(EXERCISE DESCRIPTION) Your reply should be made up of every line in the records below that holds the string "examinations".

(INPUT RECORDS)
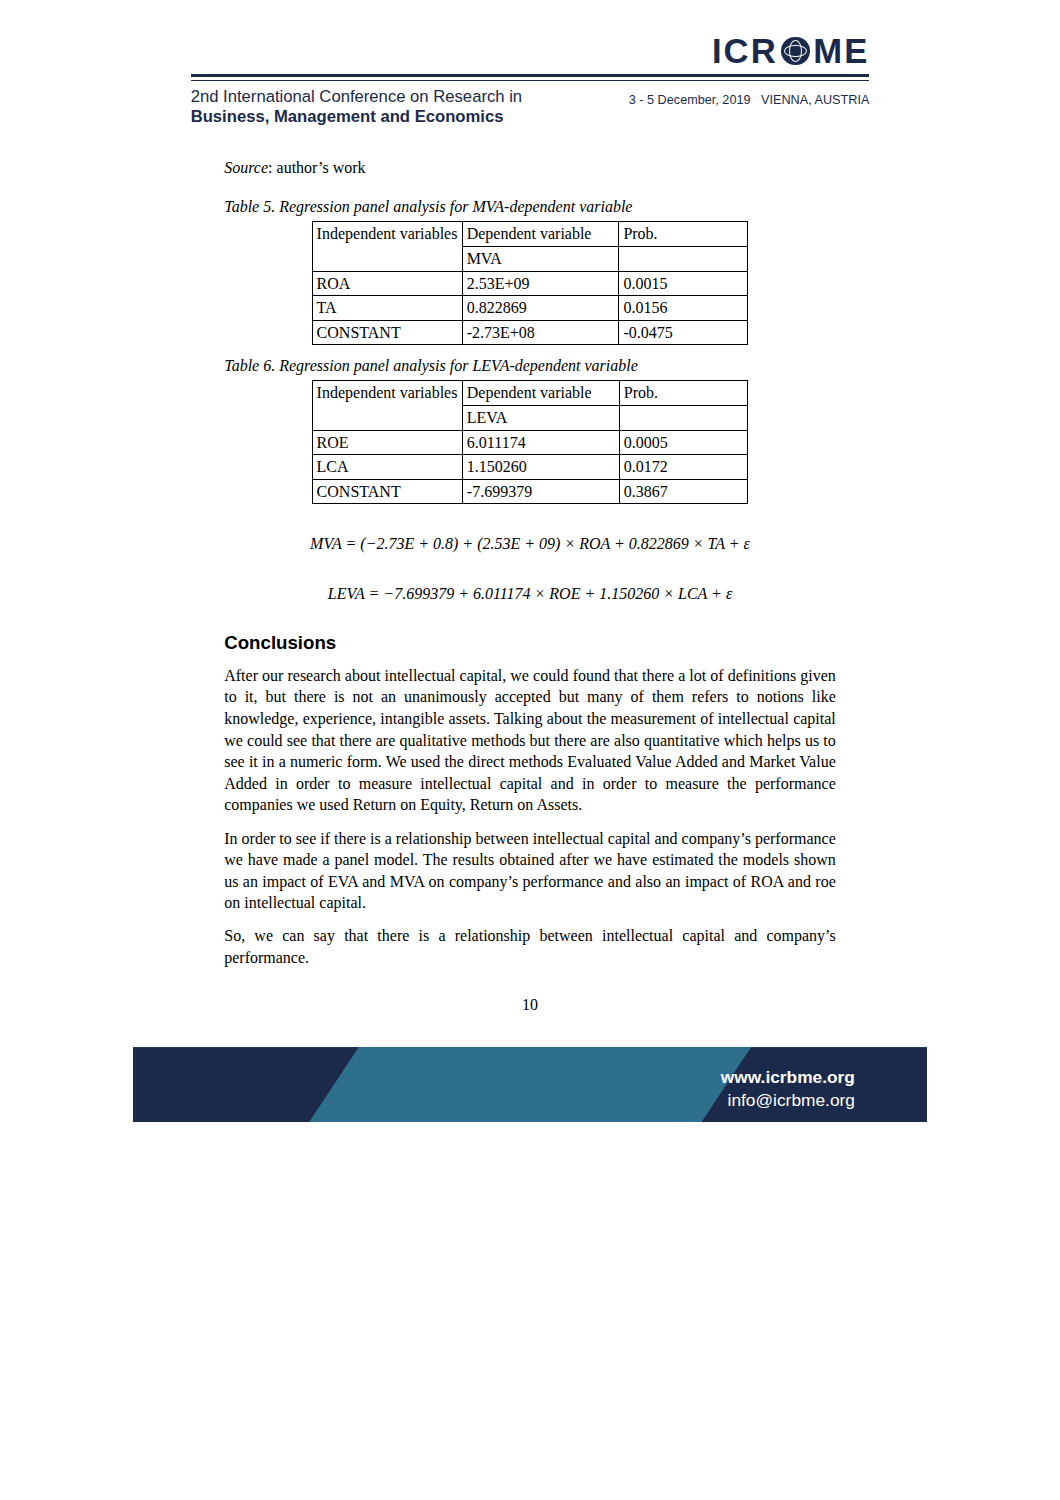ICR ME
2nd International Conference on Research in
Business, Management and Economics
3 - 5 December, 2019 VIENNA, AUSTRIA
Source: author’s work
Table 5. Regression panel analysis for MVA-dependent variable
| Independent variables | Dependent variable | Prob. |
| MVA | |
| ROA | 2.53E+09 | 0.0015 |
| TA | 0.822869 | 0.0156 |
| CONSTANT | -2.73E+08 | -0.0475 |
Table 6. Regression panel analysis for LEVA-dependent variable
| Independent variables | Dependent variable | Prob. |
| LEVA | |
| ROE | 6.011174 | 0.0005 |
| LCA | 1.150260 | 0.0172 |
| CONSTANT | -7.699379 | 0.3867 |
MVA = (−2.73E + 0.8) + (2.53E + 09) × ROA + 0.822869 × TA + ε
LEVA = −7.699379 + 6.011174 × ROE + 1.150260 × LCA + ε
Conclusions
After our research about intellectual capital, we could found that there a lot of definitions given to it, but there is not an unanimously accepted but many of them refers to notions like knowledge, experience, intangible assets. Talking about the measurement of intellectual capital we could see that there are qualitative methods but there are also quantitative which helps us to see it in a numeric form. We used the direct methods Evaluated Value Added and Market Value Added in order to measure intellectual capital and in order to measure the performance companies we used Return on Equity, Return on Assets.
In order to see if there is a relationship between intellectual capital and company’s performance we have made a panel model. The results obtained after we have estimated the models shown us an impact of EVA and MVA on company’s performance and also an impact of ROA and roe on intellectual capital.
So, we can say that there is a relationship between intellectual capital and company’s performance.
10
www.icrbme.org
info@icrbme.org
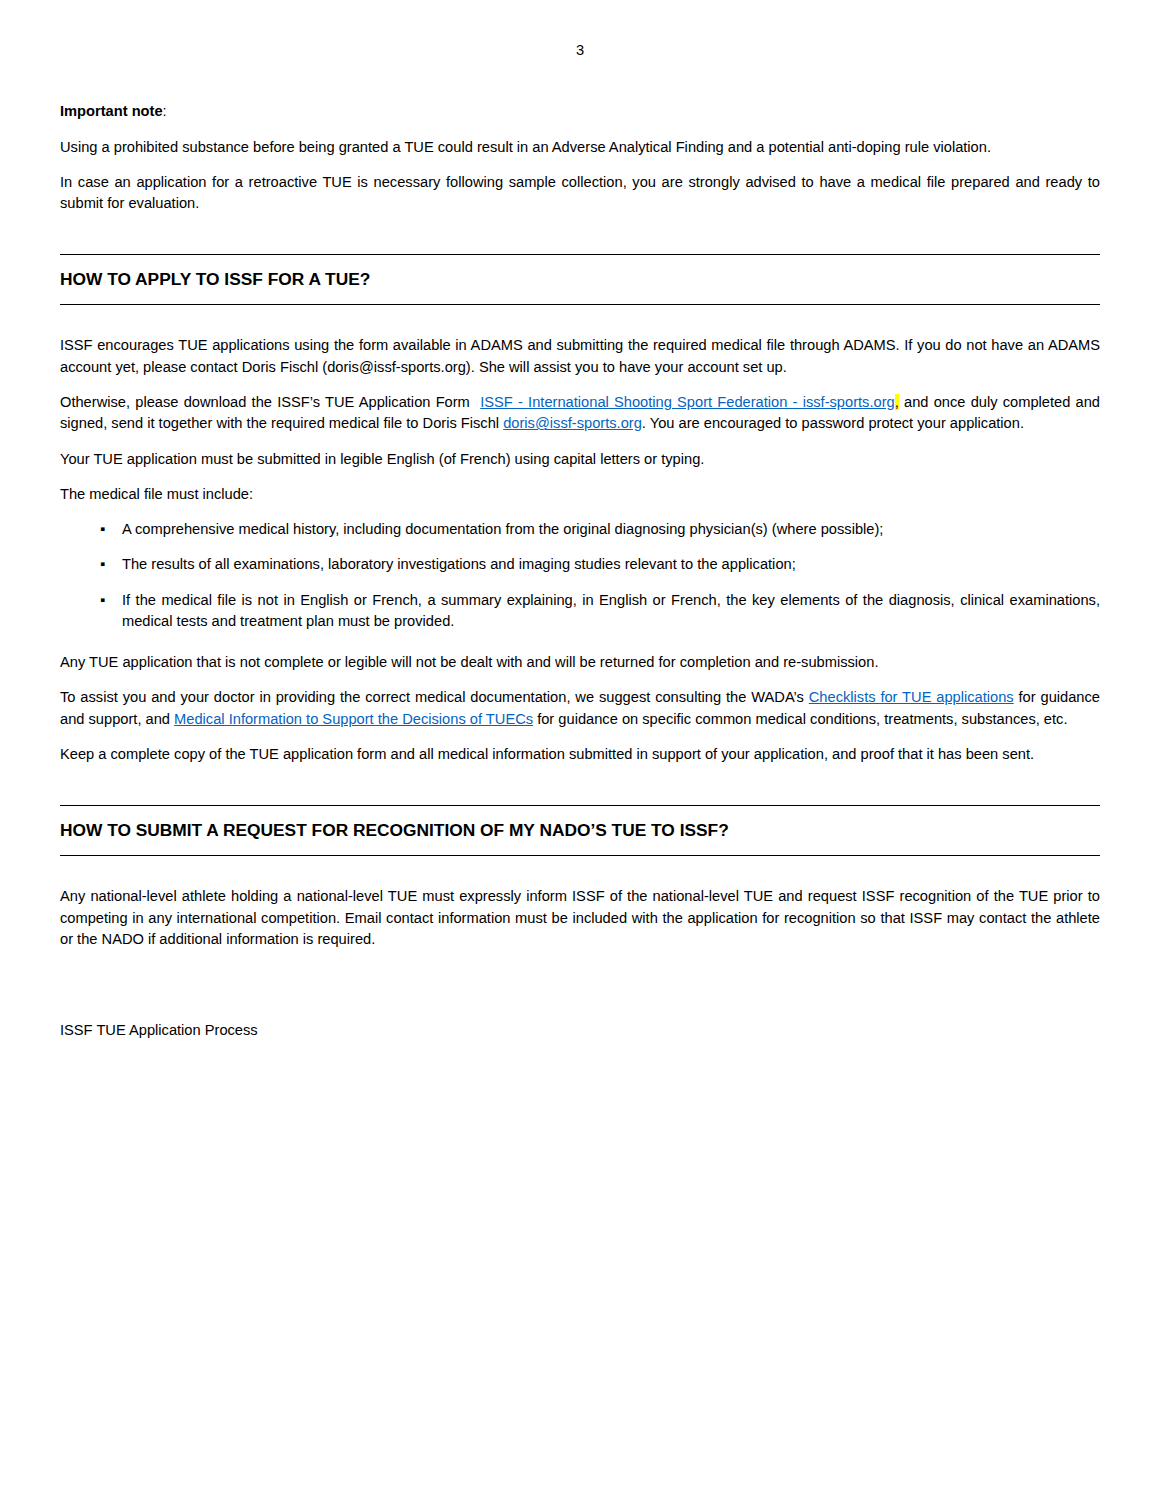3
Important note:
Using a prohibited substance before being granted a TUE could result in an Adverse Analytical Finding and a potential anti-doping rule violation.
In case an application for a retroactive TUE is necessary following sample collection, you are strongly advised to have a medical file prepared and ready to submit for evaluation.
How to apply to ISSF for a TUE?
ISSF encourages TUE applications using the form available in ADAMS and submitting the required medical file through ADAMS. If you do not have an ADAMS account yet, please contact Doris Fischl (doris@issf-sports.org). She will assist you to have your account set up.
Otherwise, please download the ISSF’s TUE Application Form ISSF - International Shooting Sport Federation - issf-sports.org, and once duly completed and signed, send it together with the required medical file to Doris Fischl doris@issf-sports.org. You are encouraged to password protect your application.
Your TUE application must be submitted in legible English (of French) using capital letters or typing.
The medical file must include:
A comprehensive medical history, including documentation from the original diagnosing physician(s) (where possible);
The results of all examinations, laboratory investigations and imaging studies relevant to the application;
If the medical file is not in English or French, a summary explaining, in English or French, the key elements of the diagnosis, clinical examinations, medical tests and treatment plan must be provided.
Any TUE application that is not complete or legible will not be dealt with and will be returned for completion and re-submission.
To assist you and your doctor in providing the correct medical documentation, we suggest consulting the WADA’s Checklists for TUE applications for guidance and support, and Medical Information to Support the Decisions of TUECs for guidance on specific common medical conditions, treatments, substances, etc.
Keep a complete copy of the TUE application form and all medical information submitted in support of your application, and proof that it has been sent.
How to submit a request for recognition of my NADO’s TUE to ISSF?
Any national-level athlete holding a national-level TUE must expressly inform ISSF of the national-level TUE and request ISSF recognition of the TUE prior to competing in any international competition. Email contact information must be included with the application for recognition so that ISSF may contact the athlete or the NADO if additional information is required.
ISSF TUE Application Process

(SOLUTION TO THIS EXERCISE)
The results of all examinations, laboratory investigations and imaging studies relevant to the application;
If the medical file is not in English or French, a summary explaining, in English or French, the key elements of the diagnosis, clinical examinations, medical tests and treatment plan must be provided.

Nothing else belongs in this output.